━━ Exercise data
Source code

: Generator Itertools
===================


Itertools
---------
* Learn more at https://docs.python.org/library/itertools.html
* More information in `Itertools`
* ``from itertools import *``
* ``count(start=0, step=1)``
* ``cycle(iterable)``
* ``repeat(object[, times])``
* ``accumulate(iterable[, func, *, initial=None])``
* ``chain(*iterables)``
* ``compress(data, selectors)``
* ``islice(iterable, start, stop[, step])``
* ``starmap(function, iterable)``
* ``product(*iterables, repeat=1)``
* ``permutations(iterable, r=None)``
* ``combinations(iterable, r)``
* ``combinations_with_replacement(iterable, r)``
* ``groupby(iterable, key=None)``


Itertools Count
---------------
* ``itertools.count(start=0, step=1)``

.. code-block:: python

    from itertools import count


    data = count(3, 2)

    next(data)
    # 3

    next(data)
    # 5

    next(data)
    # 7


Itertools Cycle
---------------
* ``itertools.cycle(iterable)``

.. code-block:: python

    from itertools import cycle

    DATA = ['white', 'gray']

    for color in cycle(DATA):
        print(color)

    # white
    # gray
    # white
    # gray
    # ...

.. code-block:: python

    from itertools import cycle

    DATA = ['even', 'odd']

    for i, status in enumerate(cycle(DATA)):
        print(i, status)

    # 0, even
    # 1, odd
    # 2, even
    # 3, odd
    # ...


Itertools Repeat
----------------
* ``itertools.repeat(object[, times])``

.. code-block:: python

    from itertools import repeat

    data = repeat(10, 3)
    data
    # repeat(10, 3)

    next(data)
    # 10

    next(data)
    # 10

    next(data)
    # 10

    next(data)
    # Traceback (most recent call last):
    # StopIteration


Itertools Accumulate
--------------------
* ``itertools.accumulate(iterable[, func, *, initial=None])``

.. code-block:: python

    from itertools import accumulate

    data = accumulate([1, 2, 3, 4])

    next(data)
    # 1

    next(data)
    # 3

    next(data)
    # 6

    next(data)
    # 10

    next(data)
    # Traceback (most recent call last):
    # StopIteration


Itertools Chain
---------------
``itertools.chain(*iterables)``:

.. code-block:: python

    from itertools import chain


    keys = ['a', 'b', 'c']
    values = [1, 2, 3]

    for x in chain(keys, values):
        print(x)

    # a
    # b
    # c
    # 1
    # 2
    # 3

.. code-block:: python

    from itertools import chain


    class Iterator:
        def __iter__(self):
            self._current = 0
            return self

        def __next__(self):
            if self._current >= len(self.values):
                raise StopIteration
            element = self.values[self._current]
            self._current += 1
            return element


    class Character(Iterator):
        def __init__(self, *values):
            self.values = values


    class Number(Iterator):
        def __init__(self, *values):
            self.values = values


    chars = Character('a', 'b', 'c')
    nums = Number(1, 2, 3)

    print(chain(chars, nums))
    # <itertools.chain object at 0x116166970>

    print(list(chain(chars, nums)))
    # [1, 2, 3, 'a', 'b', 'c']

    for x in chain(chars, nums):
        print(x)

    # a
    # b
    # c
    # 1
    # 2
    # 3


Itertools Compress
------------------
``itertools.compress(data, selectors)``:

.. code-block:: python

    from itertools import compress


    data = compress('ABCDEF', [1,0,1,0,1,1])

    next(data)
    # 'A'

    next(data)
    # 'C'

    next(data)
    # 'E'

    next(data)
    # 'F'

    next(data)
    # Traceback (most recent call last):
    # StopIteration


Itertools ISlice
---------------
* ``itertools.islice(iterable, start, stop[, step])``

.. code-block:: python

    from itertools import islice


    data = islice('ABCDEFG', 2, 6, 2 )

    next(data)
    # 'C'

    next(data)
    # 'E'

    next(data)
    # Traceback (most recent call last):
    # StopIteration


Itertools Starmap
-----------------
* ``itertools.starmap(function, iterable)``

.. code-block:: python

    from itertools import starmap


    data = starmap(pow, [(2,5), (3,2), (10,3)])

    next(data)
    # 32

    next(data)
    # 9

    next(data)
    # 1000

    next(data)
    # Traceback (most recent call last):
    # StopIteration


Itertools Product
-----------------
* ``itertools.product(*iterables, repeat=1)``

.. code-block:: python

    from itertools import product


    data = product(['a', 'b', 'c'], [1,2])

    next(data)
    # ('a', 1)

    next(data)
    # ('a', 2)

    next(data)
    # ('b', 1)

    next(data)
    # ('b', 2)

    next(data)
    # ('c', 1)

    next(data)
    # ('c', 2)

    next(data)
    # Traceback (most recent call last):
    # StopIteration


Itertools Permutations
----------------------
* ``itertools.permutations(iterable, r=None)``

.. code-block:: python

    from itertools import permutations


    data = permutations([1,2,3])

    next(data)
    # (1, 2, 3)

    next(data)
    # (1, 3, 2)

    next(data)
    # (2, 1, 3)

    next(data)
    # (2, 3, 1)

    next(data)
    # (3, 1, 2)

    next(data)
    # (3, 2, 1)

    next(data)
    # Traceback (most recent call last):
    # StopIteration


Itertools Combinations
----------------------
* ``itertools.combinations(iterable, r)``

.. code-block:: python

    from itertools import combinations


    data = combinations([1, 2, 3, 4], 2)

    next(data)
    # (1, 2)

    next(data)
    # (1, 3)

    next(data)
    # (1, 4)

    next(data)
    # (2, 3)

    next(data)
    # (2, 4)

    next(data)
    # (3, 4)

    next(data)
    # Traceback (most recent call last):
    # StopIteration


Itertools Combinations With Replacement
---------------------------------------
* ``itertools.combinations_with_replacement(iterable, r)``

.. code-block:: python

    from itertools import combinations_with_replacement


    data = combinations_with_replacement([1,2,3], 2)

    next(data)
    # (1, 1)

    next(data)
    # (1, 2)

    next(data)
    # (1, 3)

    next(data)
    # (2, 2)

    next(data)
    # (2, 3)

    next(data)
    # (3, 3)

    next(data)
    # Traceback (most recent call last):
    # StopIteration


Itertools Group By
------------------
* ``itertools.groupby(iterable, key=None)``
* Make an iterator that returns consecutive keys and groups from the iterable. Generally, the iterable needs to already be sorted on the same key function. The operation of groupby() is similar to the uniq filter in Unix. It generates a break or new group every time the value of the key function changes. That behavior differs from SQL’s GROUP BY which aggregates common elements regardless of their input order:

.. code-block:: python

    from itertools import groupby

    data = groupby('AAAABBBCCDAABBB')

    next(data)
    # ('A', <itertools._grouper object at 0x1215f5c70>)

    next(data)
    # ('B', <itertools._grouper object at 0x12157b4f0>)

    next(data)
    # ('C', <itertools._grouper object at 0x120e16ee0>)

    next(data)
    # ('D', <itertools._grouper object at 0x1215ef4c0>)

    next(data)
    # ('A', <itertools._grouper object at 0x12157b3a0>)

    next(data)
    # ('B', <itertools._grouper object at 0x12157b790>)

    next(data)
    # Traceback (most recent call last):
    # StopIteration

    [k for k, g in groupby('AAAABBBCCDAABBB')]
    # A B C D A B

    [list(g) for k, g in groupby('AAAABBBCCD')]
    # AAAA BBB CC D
━━━━
§ **Problem statement**:
Every single record must be transcribed exactly as it stands.

§ **Result of the task**:
Source code

: Generator Itertools
===================


Itertools
---------
* Learn more at https://docs.python.org/library/itertools.html
* More information in `Itertools`
* ``from itertools import *``
* ``count(start=0, step=1)``
* ``cycle(iterable)``
* ``repeat(object[, times])``
* ``accumulate(iterable[, func, *, initial=None])``
* ``chain(*iterables)``
* ``compress(data, selectors)``
* ``islice(iterable, start, stop[, step])``
* ``starmap(function, iterable)``
* ``product(*iterables, repeat=1)``
* ``permutations(iterable, r=None)``
* ``combinations(iterable, r)``
* ``combinations_with_replacement(iterable, r)``
* ``groupby(iterable, key=None)``


Itertools Count
---------------
* ``itertools.count(start=0, step=1)``

.. code-block:: python

    from itertools import count


    data = count(3, 2)

    next(data)
    # 3

    next(data)
    # 5

    next(data)
    # 7


Itertools Cycle
---------------
* ``itertools.cycle(iterable)``

.. code-block:: python

    from itertools import cycle

    DATA = ['white', 'gray']

    for color in cycle(DATA):
        print(color)

    # white
    # gray
    # white
    # gray
    # ...

.. code-block:: python

    from itertools import cycle

    DATA = ['even', 'odd']

    for i, status in enumerate(cycle(DATA)):
        print(i, status)

    # 0, even
    # 1, odd
    # 2, even
    # 3, odd
    # ...


Itertools Repeat
----------------
* ``itertools.repeat(object[, times])``

.. code-block:: python

    from itertools import repeat

    data = repeat(10, 3)
    data
    # repeat(10, 3)

    next(data)
    # 10

    next(data)
    # 10

    next(data)
    # 10

    next(data)
    # Traceback (most recent call last):
    # StopIteration


Itertools Accumulate
--------------------
* ``itertools.accumulate(iterable[, func, *, initial=None])``

.. code-block:: python

    from itertools import accumulate

    data = accumulate([1, 2, 3, 4])

    next(data)
    # 1

    next(data)
    # 3

    next(data)
    # 6

    next(data)
    # 10

    next(data)
    # Traceback (most recent call last):
    # StopIteration


Itertools Chain
---------------
``itertools.chain(*iterables)``:

.. code-block:: python

    from itertools import chain


    keys = ['a', 'b', 'c']
    values = [1, 2, 3]

    for x in chain(keys, values):
        print(x)

    # a
    # b
    # c
    # 1
    # 2
    # 3

.. code-block:: python

    from itertools import chain


    class Iterator:
        def __iter__(self):
            self._current = 0
            return self

        def __next__(self):
            if self._current >= len(self.values):
                raise StopIteration
            element = self.values[self._current]
            self._current += 1
            return element


    class Character(Iterator):
        def __init__(self, *values):
            self.values = values


    class Number(Iterator):
        def __init__(self, *values):
            self.values = values


    chars = Character('a', 'b', 'c')
    nums = Number(1, 2, 3)

    print(chain(chars, nums))
    # <itertools.chain object at 0x116166970>

    print(list(chain(chars, nums)))
    # [1, 2, 3, 'a', 'b', 'c']

    for x in chain(chars, nums):
        print(x)

    # a
    # b
    # c
    # 1
    # 2
    # 3


Itertools Compress
------------------
``itertools.compress(data, selectors)``:

.. code-block:: python

    from itertools import compress


    data = compress('ABCDEF', [1,0,1,0,1,1])

    next(data)
    # 'A'

    next(data)
    # 'C'

    next(data)
    # 'E'

    next(data)
    # 'F'

    next(data)
    # Traceback (most recent call last):
    # StopIteration


Itertools ISlice
---------------
* ``itertools.islice(iterable, start, stop[, step])``

.. code-block:: python

    from itertools import islice


    data = islice('ABCDEFG', 2, 6, 2 )

    next(data)
    # 'C'

    next(data)
    # 'E'

    next(data)
    # Traceback (most recent call last):
    # StopIteration


Itertools Starmap
-----------------
* ``itertools.starmap(function, iterable)``

.. code-block:: python

    from itertools import starmap


    data = starmap(pow, [(2,5), (3,2), (10,3)])

    next(data)
    # 32

    next(data)
    # 9

    next(data)
    # 1000

    next(data)
    # Traceback (most recent call last):
    # StopIteration


Itertools Product
-----------------
* ``itertools.product(*iterables, repeat=1)``

.. code-block:: python

    from itertools import product


    data = product(['a', 'b', 'c'], [1,2])

    next(data)
    # ('a', 1)

    next(data)
    # ('a', 2)

    next(data)
    # ('b', 1)

    next(data)
    # ('b', 2)

    next(data)
    # ('c', 1)

    next(data)
    # ('c', 2)

    next(data)
    # Traceback (most recent call last):
    # StopIteration


Itertools Permutations
----------------------
* ``itertools.permutations(iterable, r=None)``

.. code-block:: python

    from itertools import permutations


    data = permutations([1,2,3])

    next(data)
    # (1, 2, 3)

    next(data)
    # (1, 3, 2)

    next(data)
    # (2, 1, 3)

    next(data)
    # (2, 3, 1)

    next(data)
    # (3, 1, 2)

    next(data)
    # (3, 2, 1)

    next(data)
    # Traceback (most recent call last):
    # StopIteration


Itertools Combinations
----------------------
* ``itertools.combinations(iterable, r)``

.. code-block:: python

    from itertools import combinations


    data = combinations([1, 2, 3, 4], 2)

    next(data)
    # (1, 2)

    next(data)
    # (1, 3)

    next(data)
    # (1, 4)

    next(data)
    # (2, 3)

    next(data)
    # (2, 4)

    next(data)
    # (3, 4)

    next(data)
    # Traceback (most recent call last):
    # StopIteration


Itertools Combinations With Replacement
---------------------------------------
* ``itertools.combinations_with_replacement(iterable, r)``

.. code-block:: python

    from itertools import combinations_with_replacement


    data = combinations_with_replacement([1,2,3], 2)

    next(data)
    # (1, 1)

    next(data)
    # (1, 2)

    next(data)
    # (1, 3)

    next(data)
    # (2, 2)

    next(data)
    # (2, 3)

    next(data)
    # (3, 3)

    next(data)
    # Traceback (most recent call last):
    # StopIteration


Itertools Group By
------------------
* ``itertools.groupby(iterable, key=None)``
* Make an iterator that returns consecutive keys and groups from the iterable. Generally, the iterable needs to already be sorted on the same key function. The operation of groupby() is similar to the uniq filter in Unix. It generates a break or new group every time the value of the key function changes. That behavior differs from SQL’s GROUP BY which aggregates common elements regardless of their input order:

.. code-block:: python

    from itertools import groupby

    data = groupby('AAAABBBCCDAABBB')

    next(data)
    # ('A', <itertools._grouper object at 0x1215f5c70>)

    next(data)
    # ('B', <itertools._grouper object at 0x12157b4f0>)

    next(data)
    # ('C', <itertools._grouper object at 0x120e16ee0>)

    next(data)
    # ('D', <itertools._grouper object at 0x1215ef4c0>)

    next(data)
    # ('A', <itertools._grouper object at 0x12157b3a0>)

    next(data)
    # ('B', <itertools._grouper object at 0x12157b790>)

    next(data)
    # Traceback (most recent call last):
    # StopIteration

    [k for k, g in groupby('AAAABBBCCDAABBB')]
    # A B C D A B

    [list(g) for k, g in groupby('AAAABBBCCD')]
    # AAAA BBB CC D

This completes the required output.